Выбрать главу

И тогда получается, что следует сказать: cogito ergo sum et ago «я мыслю, значит – я есть и я действую». Бытие и действие надо было бы писать через дефис: бытие-и-действие, показывая их неотъемлемость друг от друга. Нельзя утверждать бытие как включённое в cogito и рефлективно открываемое в нём, не утверждая вместе с тем действие; и нельзя утверждать действие, не утверждая вместе с тем бытие. Они оказывается сторонами друг друга. Или даже не так: они оказываются друг другом.

Но если это верно, то для философии открывается совершенно другая перспектива, нежели та, в которой она располагала себя до сих пор.

Я вернусь к этому, но сперва надо спросить: если это столь очевидно, то почему раньше этого не видели? Ведь это действительно так: не видели. Имеется какой-то блок, своеобразный знак «стоп», который стоит на пути размышления европейской философии и который блокирует этот очевидный вывод о встроенности действия в cogito.

Что это за блок? Метафорически его можно назвать «недоверие к действию». Европейская философия, начиная, во всяком случае, с Платона, питала недоверие к действию. Ведь действие – это изменение, это временно́е течение: сегодня так, завтра – иначе, через секунду всё вокруг другое, всё течёт – всё изменяется; а как тогда можно знать? Ведь знать можно только то, что не меняется. Наше знание не может угнаться за постоянно изменяющимся. Здесь – развилка логики и содержательности: то, что мы знаем, неизменно, формально, сущностно; а то, что меняется, – это некое текучее содержание. Поэтому, как европейская философия питает недоверие к действию, точно так же она питает недоверие к содержательности, как бы это недоверие ни было выражено: то ли как утверждение Рассела о «психологичности» значения и невозможности его теоретического схватывания, то ли как непостижимость субъективной природы квалиа, то ли ещё как-то.

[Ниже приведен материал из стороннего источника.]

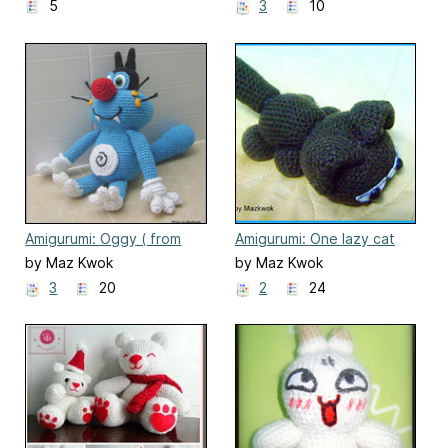
5
3
10
Amigurumi: Oggy ( from
Amigurumi: One lazy cat
Oggy and the
by Maz Kwok
by Maz Kwok
Cockroaches)
3
20
2
24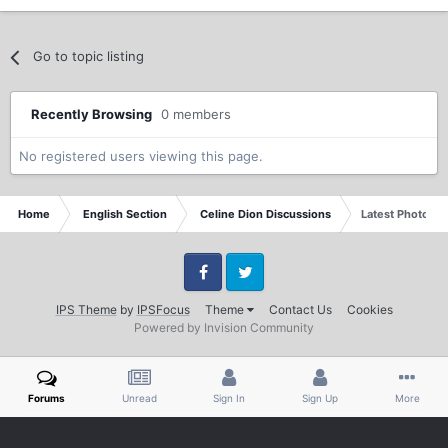
Go to topic listing
Recently Browsing
0 members
No registered users viewing this page.
Home
English Section
Celine Dion Discussions
Latest Photo & A
Facebook
Twitter
IPS Theme
by
IPSFocus
Theme
Contact Us
Cookies
Powered by Invision Community
Forums
Unread
Sign In
Sign Up
More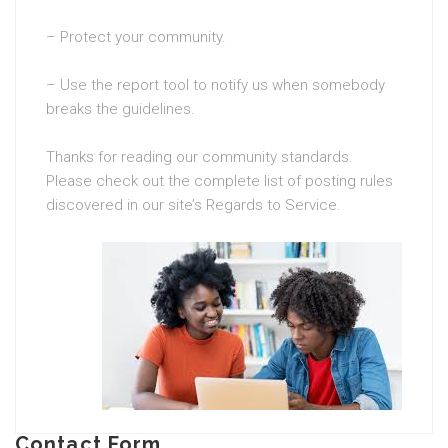
– Protect your community.
– Use the report tool to notify us when somebody
breaks the guidelines.
Thanks for reading our community standards.
Please check out the complete list of posting rules
discovered in our site’s Regards to Service.
Contact Form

С текучестью содержательности, или, что то же самое, с текучестью действия, надо было научиться как-то справляться. Мы знаем решение Платона и решение Аристотеля. Если Платон питает крайнее недоверие к действию как к текучести и изменчивости, видя в этом иллюзию и кажимость, тогда как подлинность настоящего, идеального мира – в его неподвижности, то Аристотель усмиряет действие, накидывает на него узду. Однако действие у Аристотеля усмирено только и именно потому, что пристёгнуто к субстанции: «действовать» и «претерпевать», две категории, описывающие сферу действия и изменения, – атрибуты субстанции, предикаты субъекта. Действие берётся не само по себе – и не может быть так взято. В самом деле, из видов движения самое главное, философски значимое, – движение становления: потенциальность, относительное небытие, и переход к актуальности как полноте бытия. И здесь мы не обходимся без первоосновности бытия: через него, и только через него мы можем объяснить, что значит «движение».

Однако это не соответствует фундаментальности действия, которая открывается в cogito. Ведь если сознание нам дано (а кто же скажет, что оно не дано? сила cogito в том, что это – такая очевидность, такая данность, с которой невозможно спорить, которую невозможно обойти, и Декарт не случайно именно через cogito открывает то, на чём можно строить всё остальное знание как на несомненном фундаменте), а тем самым действие дано наряду с бытием, действие встроено в наше cogito как целостность, – тогда мы должны научиться работать с действием как с фундаментальным, а не только с бытием и сущностью как с фундаментальными. Путь бытия и сущности и был путём европейской философии, и он остаётся таким до сих пор. А путь действия – возможен ли он; можно ли действие сделать такой же фундаментальной, исходной действительностью (показательная игра слов в русском языке), раньше которой ничего нет, какой является бытие, сущность, субстанция для европейской философии? Можно ли? Как ответить на этот вопрос?

Вот удивительный текст; это – «Введение в метафизику» А. Бергсона:

Чистая длительность… исключает всякое представление о рядоположенности, взаимной внешности и протяжённости.

Собственно, здесь уже всё сказано; но дальше Бергсон раскрывает это:

Представим себе… бесконечно малую резину, сжатую, если бы это было возможно, в математическую точку. Будем вытягивать её постепенно таким образом, чтобы из точки заставить выходить линию, которая будет всё удлиняться. Сосредоточим наше внимание не на линии как линии, но на действии, которое её чертит.

Так Бергсон переходит от «линии», понимаемой пространственно, к «действию».